A major shipping company has agreed to pay more than $15 million to compensate for a 2013 molasses spill in Honolulu Harbor, Hawaii's attorney general said Wednesday.
Attorney General Doug Chin called the settlement with Hawaii-based Matson Navigation Co. one of the largest for an environmental violation in Hawaii's history. The settlement includes a combination of cash, restoration efforts and funding for environmental programs, he said.
Matson is also agreeing to cease its molasses operation in Hawaii and pay for removal of its molasses tanks and any remaining molasses, Chin said.
The company will pay $5.9 million to the state, and the costs related to ending the molasses operation are estimated between $5.5 million and $9.5 million, which would put the total settlement amount between $11.4 million and $15.4 million, Matson Inc. said in a statement.
"The range Matson provides in its press statement appears to reflect a desire to report a smaller loss to its investors for its next earnings report," Chin said. "I have received assurances and the evidence strongly indicates that it will in fact cost $9.5 million for Matson to terminate its molasses operations in Hawaii. The state will make sure that Matson spares no costs and cuts no corners."

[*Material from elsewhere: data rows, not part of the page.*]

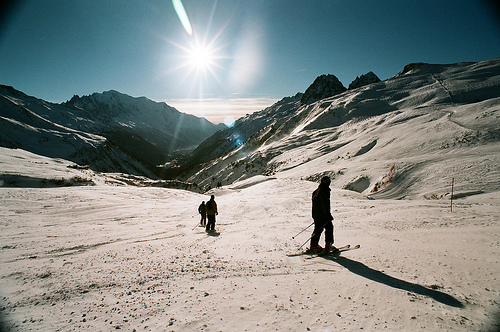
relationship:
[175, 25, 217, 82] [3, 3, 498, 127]
sun in sky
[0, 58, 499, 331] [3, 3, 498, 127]
mountains below sky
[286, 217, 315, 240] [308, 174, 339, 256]
left ski pole of skier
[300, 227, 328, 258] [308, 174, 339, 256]
right ski pole of skier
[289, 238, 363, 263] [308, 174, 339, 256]
skis of skier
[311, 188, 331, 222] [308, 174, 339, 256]
jacket of skier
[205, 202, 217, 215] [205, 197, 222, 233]
jacket of skier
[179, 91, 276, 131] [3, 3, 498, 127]
clouds in sky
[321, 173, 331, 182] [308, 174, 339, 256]
hat of skier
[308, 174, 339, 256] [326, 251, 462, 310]
skier casting a shadow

The 1,400 tons of molasses that spilled into the harbor in 2013 killed more than 26,000 fish and other marine life. Enough molasses to fill about seven rail cars oozed out from a section of pipe Matson thought had been sealed, suffocating marine life and discoloring the water as the sticky substance sunk to the bottom of the harbor.
The spill, in an industrial area about 5 miles west of Waikiki's hotels and beaches, shut down much of Honolulu Harbor for nearly two weeks.
Reaching a settlement allowed the state to avoid a lawsuit that would have taken eight to 10 years to resolve in court, Chin said.
The $5.9 million paid to Hawaii includes money to re-grow a coral nursery to help replace coral that had been damaged or destroyed. It will also reimburse the state for cleanup efforts and other costs, including nearly $2 million in legal fees. There will also be a contribution to the International Union for Conservation of Nature's World Conservation Congress, which is being hosted by Hawaii next year.
Matson executives said previously that they were not prepared for the possibility of a spill, despite transporting molasses from the pipeline for about 30 years.
Earlier this year, Matson Terminals Inc. pleaded guilty to federal criminal charges for illegally releasing the molasses into the harbor without a permit on Sept. 9 and 10, 2013. As part of a plea deal, Matson agreed to pay fines and restitution totaling $1 million, including $600,000 that went to the Waikiki Aquarium and Sustainable Coastlines Hawaii.